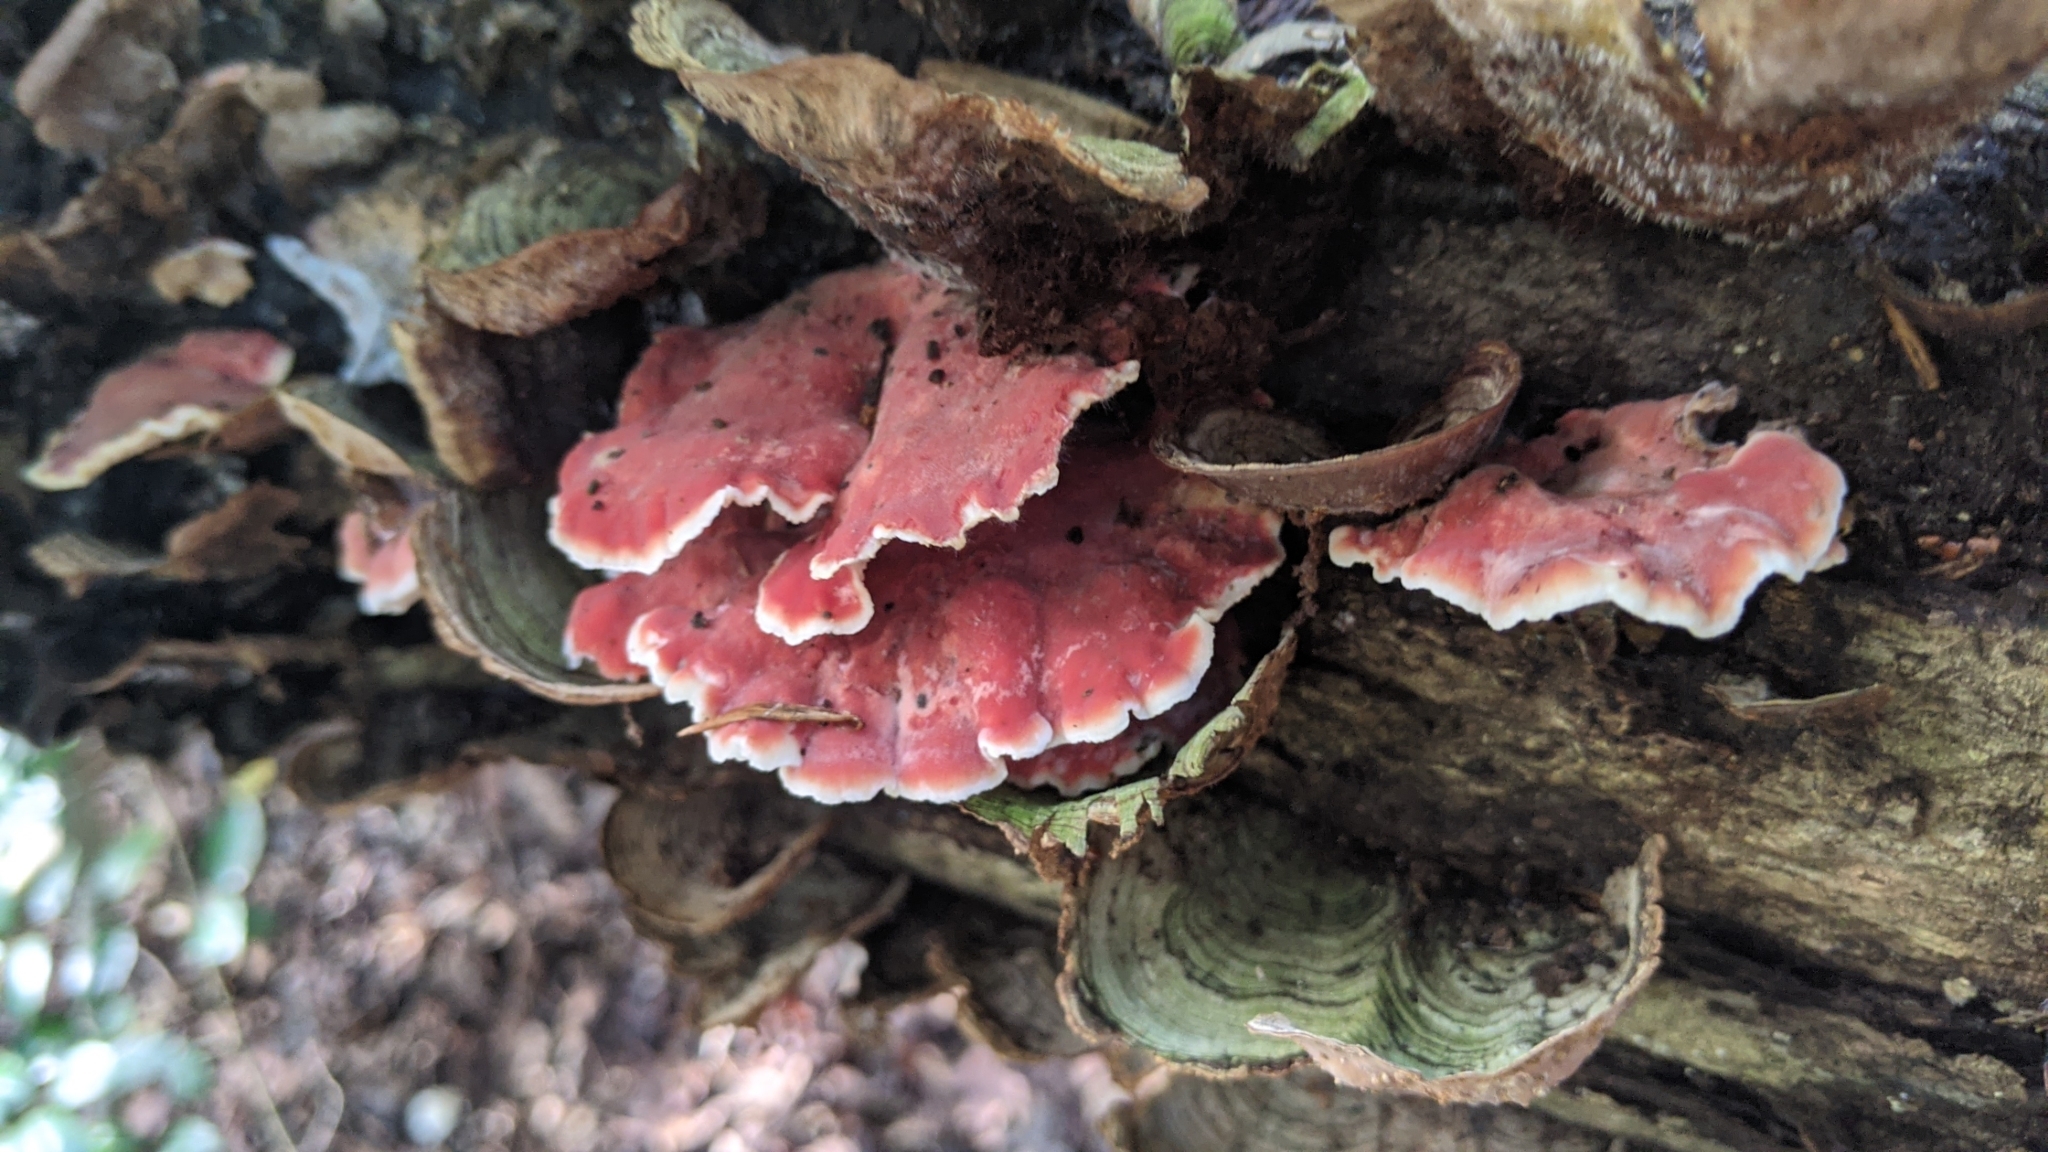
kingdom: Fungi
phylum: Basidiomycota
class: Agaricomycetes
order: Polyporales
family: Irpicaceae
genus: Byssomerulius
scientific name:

====

Take the part that opens with the line containing "phylum: Basidiomycota" and runs to the end of the lines, and write it out again with "scientific name" swapped for "species name". Leave everything else in it unchanged.

phylum: Basidiomycota
class: Agaricomycetes
order: Polyporales
family: Irpicaceae
genus: Byssomerulius
species name:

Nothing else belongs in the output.